Consent is more complex than milkshakes

By now, most of us have heard about or seen the Department of Education’s controversial milkshake consent video. Here are our thoughts on consent.

Three women of different ethnicities sitting together having an in depth conversation while drinking milkshakes

By now, most of us have heard about or seen the Department of Education’s controversial milkshake consent video. The video, which was part of the federal government’s “Respect Matters” campaign, has been criticised by some educators as confusing and trivialising what is a serious issue. While the video was quickly pulled, it’s a blaring reminder that we have a long way to go to progress the national conversation on consent. It’s also an important reminder that like all social issues, we need to look at consent through a gendered, intersectional lens. This means that alongside conversations about interpersonal consent, we should understand how discriminatory policies in the migration and health system can impact on people’s ability to consent.

We have written about how the concept of choice only works when you have the freedom and ability to act on every option available to you. The same can be said about consent. For migrant and refugee women, the dynamics of power and control in intimate and interpersonal relationships can be directly shaped by government policies related to migration and healthcare. These dynamics limit migrant and refugee women’s ability to consent.

Take the issue of reproductive coercion, for example. Reproductive coercion is behaviour that interferes with the autonomy of a person to make decisions about their reproductive health. While the data on reproductive coercion in Australia is scarce, reports from service providers show that women from migrant and refugee backgrounds are more at risk.

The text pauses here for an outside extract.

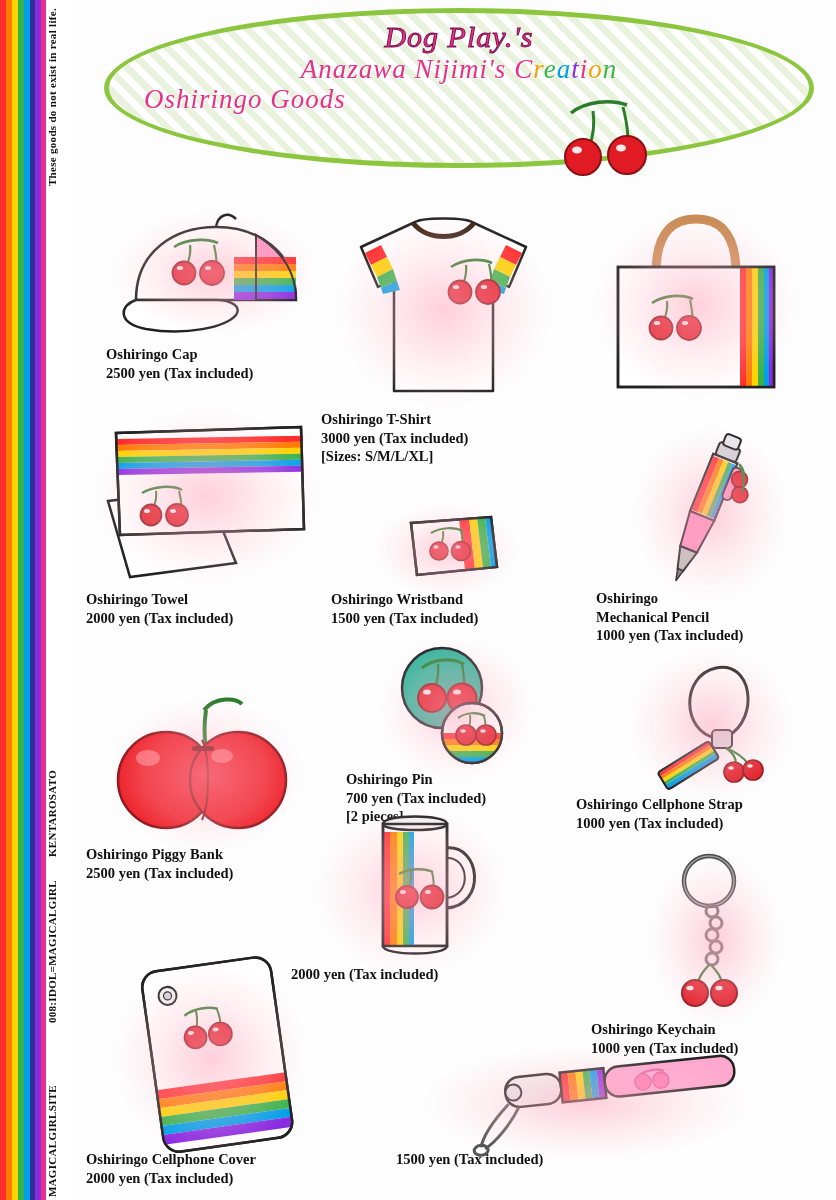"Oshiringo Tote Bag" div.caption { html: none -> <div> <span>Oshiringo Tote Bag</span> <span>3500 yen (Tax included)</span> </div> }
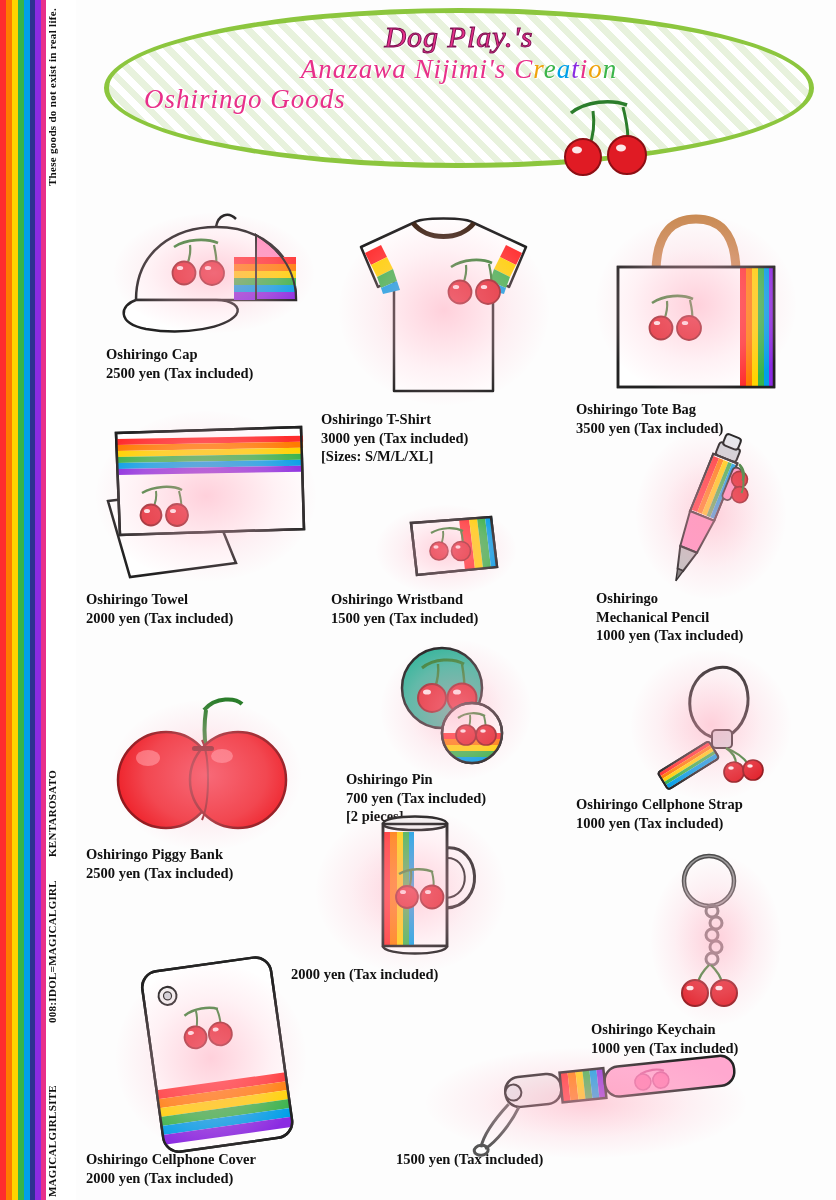"Oshiringo Towel" span.nm { html: <span>Oshiringo Towel</span> -> none }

There are intersecting interpersonal and structural factors that allow reproductive coercion to occur. As outlined in a recent report by Marie Stopes, there may be different understandings about what constitutes controlling behaviour and abuse in relationships. Pre-migration experiences and trauma, combined with patriarchal power structures, can also contribute to perpetrators’ coercive behaviour.  Visa restrictions prevent women from readily accessing government support services such as contraception, or maternal and abortion services. For women on visas, the out of pocket costs can be prohibitive.

The issue of consent is complex. One aspect of consent is about being informed and being able to act autonomously, without fear. It is also about having the financial means and economic security to make free decisions about one’s own body and health. Everyone has the right to be safe and supported to make informed choices about their lives and their bodies. If we want to make sure that the concept of consent is meaningful for all women, we should always consider the context in which consent exists and thus advocate for changes in all settings, including our healthcare system.